Gratefully, Betsy had a second chance and was married to the love of her life, Byron V. Whitney, on Aug. 27, 2016. She and Byron enjoyed many long drives, visits to area restaurants, attending family weddings, eating lots of seafood in Boston and Marblehead, and spending time at camp in Raquette Lake. She cherished her camp and was most fortunate to spend the summer there this year, with her dear husband. She enjoyed many visitors over the weeks spent there, and was thankful that this time, one of them was not a giant bear.
Betsy was opinionated and idiosyncratic, also traits inherited from her Aunt Jane; she never hesitated to let her opinions be known. And in her retirement, she spent time making her voice heard and debunking fake news. She also enjoyed spending time with family and friends, chatting on Facebook, and right up until the end, as a final gesture of defiance, she gave a thumbs down to anti-abortionists who were marching down Main Street in Potsdam, as she was coming home from the hospital. A lifelong Democrat, Betsy did not shy away from advocating for social justice, human rights, and most especially, women’s rights.

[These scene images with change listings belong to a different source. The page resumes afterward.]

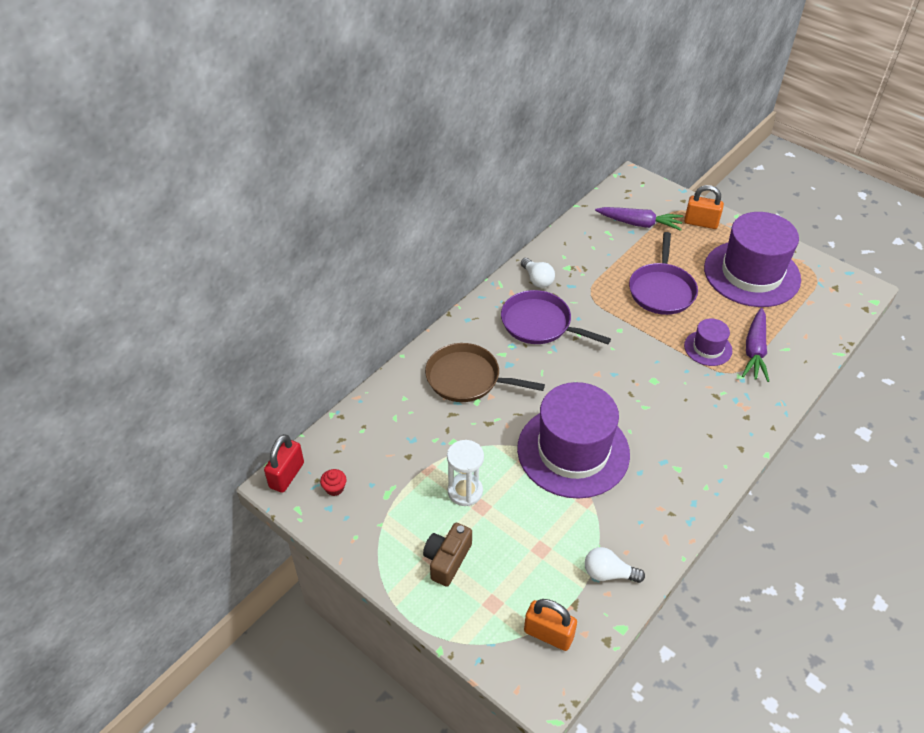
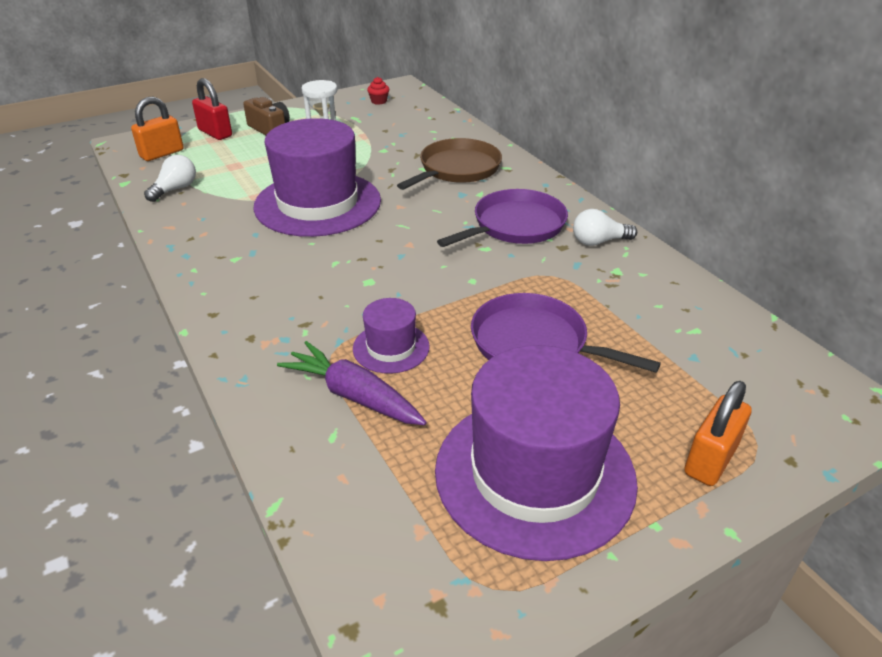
camera: 110 degrees right, 10 degrees down
(287, 475) = (407, 88): red padlock -> red padlock (215, 133)
(639, 224) = (715, 373): purple carrot -> none

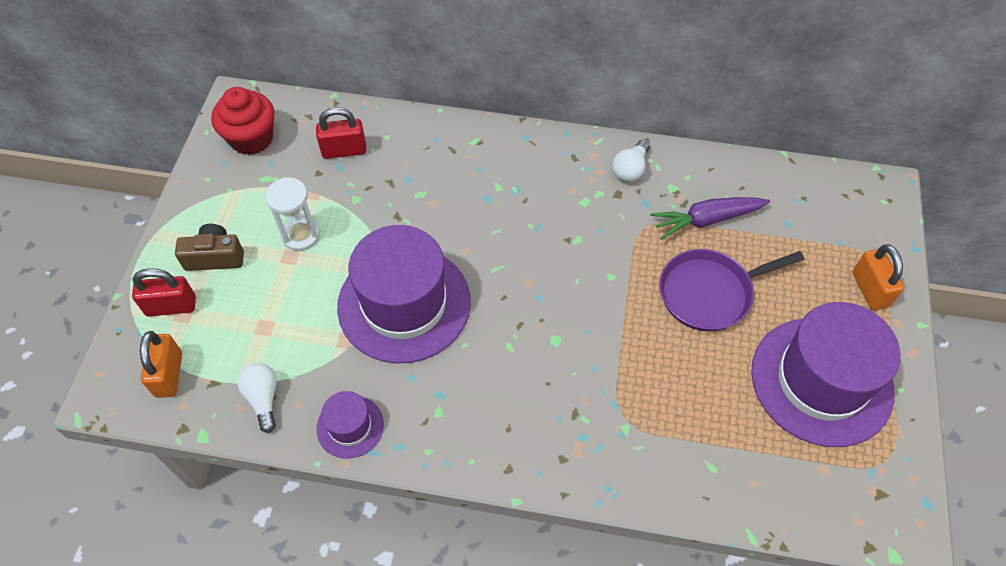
camera: 50 degrees left, 20 degrees up
(354, 396) = (681, 431): purple carrot -> purple carrot (707, 220)
(379, 101) = (251, 138): red cupcake -> red cupcake, size x2.29
(391, 347) = (647, 377): purple hat -> purple hat (350, 426)
(417, 130) = (344, 150): none -> red padlock
(457, 169) = (444, 173): brown pan -> none
(515, 225) = (565, 199): purple pan -> none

Betsy is also survived by her sister, Karla Van Riper Kennedy, and her husband, John Kennedy; sister-in-law, Beverly Park; stepson, Steve Easter and his wife, Karen; and several nieces and nephews, as well as a plethora of extended family members (yes, “plethora,” one of Betsy’s favorite words). She is pre-deceased by her mother, Mary Van Riper; father, Karl Van Riper; aunt, Nina Park Bieber; and uncle, Kenneth Bieber. As well, a tiny pack of beloved felines spanning decades, and two canines (one much more well-behaved than the other).
Arrangements are with the Donaldson-Seymour Funeral Home in Potsdam, where friends may call on Saturday, Oct. 23 from 3 to p.m. Her funeral service will be held at 2 p.m. on Sunday, Oct. 24 at the Potsdam First United Methodist Church, with Pastor Hattie Taylor officiating. Burial at Bayside Cemetery will be held privately.
In lieu of flowers, and any gracious gifts of food, the family asks that donations be made to The Potsdam Humane Society, Raquette River Lions Club, and the Potsdam United Methodist Church.
Friends may share memories and offer condolences to her family online at www.donaldsonseymour.com.